Data records below:

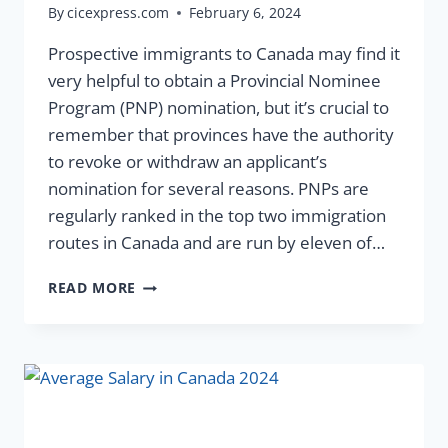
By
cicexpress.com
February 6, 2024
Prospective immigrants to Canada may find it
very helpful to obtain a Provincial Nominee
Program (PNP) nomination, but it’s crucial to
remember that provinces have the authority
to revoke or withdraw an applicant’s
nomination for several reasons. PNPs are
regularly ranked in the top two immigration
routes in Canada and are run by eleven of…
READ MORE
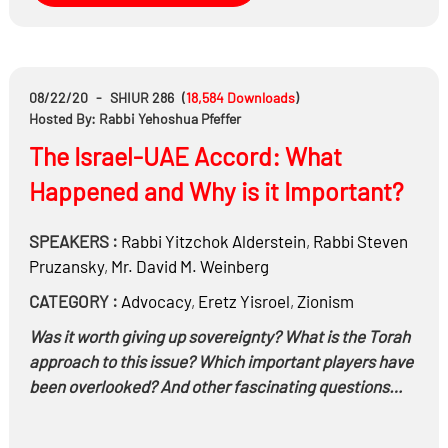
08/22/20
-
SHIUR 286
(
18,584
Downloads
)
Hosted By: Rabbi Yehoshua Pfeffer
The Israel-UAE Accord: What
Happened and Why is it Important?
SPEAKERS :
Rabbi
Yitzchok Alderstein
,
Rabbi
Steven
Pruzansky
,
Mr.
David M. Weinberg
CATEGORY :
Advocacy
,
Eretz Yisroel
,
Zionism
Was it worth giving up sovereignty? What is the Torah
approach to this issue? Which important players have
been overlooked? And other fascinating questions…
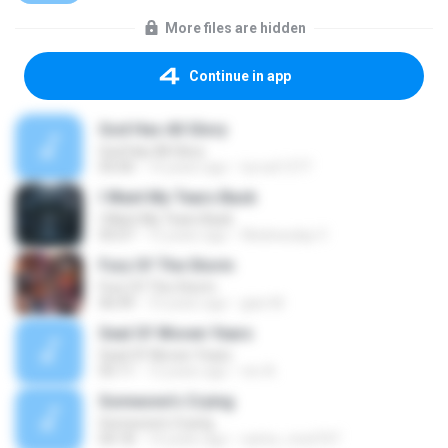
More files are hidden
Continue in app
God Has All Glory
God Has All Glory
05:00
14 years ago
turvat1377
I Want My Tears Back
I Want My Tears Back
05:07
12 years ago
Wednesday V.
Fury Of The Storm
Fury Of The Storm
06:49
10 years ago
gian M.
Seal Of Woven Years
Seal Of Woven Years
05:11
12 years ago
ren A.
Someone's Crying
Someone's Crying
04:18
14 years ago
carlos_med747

End of Data records.
Data records below:

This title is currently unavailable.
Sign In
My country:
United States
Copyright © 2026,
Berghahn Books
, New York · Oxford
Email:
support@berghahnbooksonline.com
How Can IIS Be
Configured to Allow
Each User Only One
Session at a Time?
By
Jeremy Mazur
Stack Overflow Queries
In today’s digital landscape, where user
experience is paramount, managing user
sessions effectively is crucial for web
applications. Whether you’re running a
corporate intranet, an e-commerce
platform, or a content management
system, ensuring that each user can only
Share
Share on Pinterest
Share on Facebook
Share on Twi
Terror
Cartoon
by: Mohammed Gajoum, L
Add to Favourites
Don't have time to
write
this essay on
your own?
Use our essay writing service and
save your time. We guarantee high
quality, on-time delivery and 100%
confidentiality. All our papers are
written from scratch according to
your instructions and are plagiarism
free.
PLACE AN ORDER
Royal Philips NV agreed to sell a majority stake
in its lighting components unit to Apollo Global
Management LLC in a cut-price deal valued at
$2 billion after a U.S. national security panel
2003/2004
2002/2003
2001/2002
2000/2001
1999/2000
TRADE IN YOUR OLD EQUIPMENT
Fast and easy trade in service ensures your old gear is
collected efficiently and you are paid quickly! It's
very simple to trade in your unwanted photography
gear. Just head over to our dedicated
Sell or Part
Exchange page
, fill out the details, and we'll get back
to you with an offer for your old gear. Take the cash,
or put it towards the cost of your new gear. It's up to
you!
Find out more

End of Data records.
Data records below:

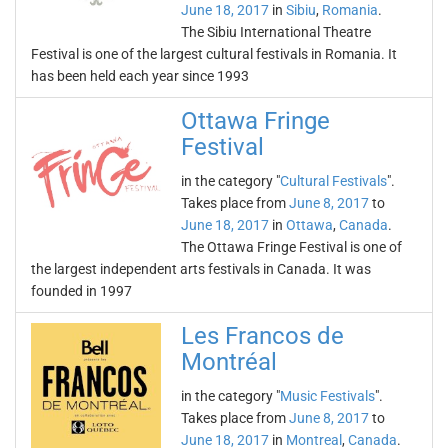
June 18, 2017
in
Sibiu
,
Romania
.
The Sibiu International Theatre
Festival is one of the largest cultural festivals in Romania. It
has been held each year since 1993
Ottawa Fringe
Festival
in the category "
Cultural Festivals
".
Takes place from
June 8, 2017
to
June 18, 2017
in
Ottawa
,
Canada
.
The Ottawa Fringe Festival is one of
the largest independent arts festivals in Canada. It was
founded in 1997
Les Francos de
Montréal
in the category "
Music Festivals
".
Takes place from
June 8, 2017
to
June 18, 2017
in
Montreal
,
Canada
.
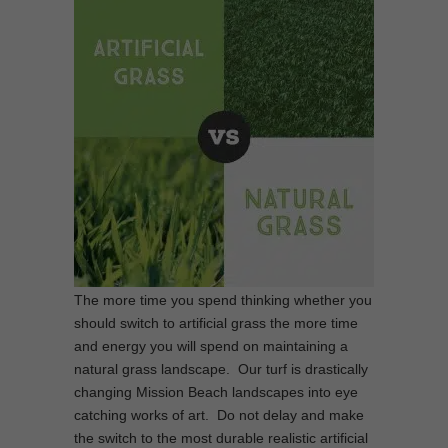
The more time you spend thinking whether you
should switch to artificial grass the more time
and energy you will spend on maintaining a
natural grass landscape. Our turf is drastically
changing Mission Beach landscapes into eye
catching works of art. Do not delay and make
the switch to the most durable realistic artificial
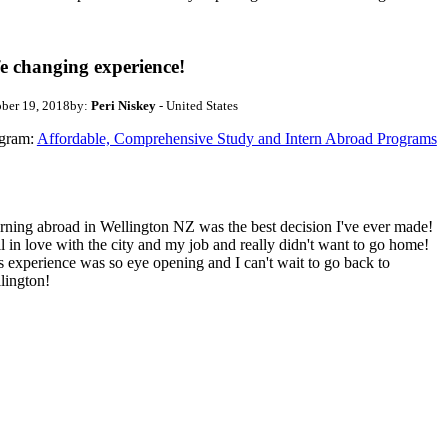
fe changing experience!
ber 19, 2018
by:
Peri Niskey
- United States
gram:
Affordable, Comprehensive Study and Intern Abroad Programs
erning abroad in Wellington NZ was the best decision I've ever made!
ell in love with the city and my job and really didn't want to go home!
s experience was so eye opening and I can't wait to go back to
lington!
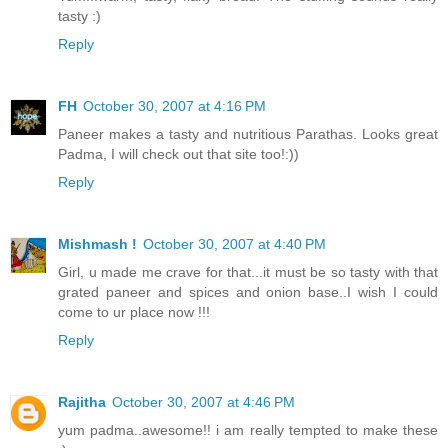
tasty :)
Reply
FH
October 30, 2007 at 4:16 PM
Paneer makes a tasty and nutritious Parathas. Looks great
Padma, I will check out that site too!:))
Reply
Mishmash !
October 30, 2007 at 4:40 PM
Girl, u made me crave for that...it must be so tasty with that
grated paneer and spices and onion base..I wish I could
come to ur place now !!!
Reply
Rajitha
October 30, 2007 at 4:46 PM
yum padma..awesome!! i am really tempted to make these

End of Data records.

Above are the records; please give again, exactly and in full, only the lines that run from the line with "David M. Weinberg" through the line with "carlos_med747", with no pictures.

### Result of this task
David M. Weinberg
CATEGORY :
Advocacy
,
Eretz Yisroel
,
Zionism
Was it worth giving up sovereignty? What is the Torah
approach to this issue? Which important players have
been overlooked? And other fascinating questions…
More files are hidden
Continue in app
God Has All Glory
God Has All Glory
05:00
14 years ago
turvat1377
I Want My Tears Back
I Want My Tears Back
05:07
12 years ago
Wednesday V.
Fury Of The Storm
Fury Of The Storm
06:49
10 years ago
gian M.
Seal Of Woven Years
Seal Of Woven Years
05:11
12 years ago
ren A.
Someone's Crying
Someone's Crying
04:18
14 years ago
carlos_med747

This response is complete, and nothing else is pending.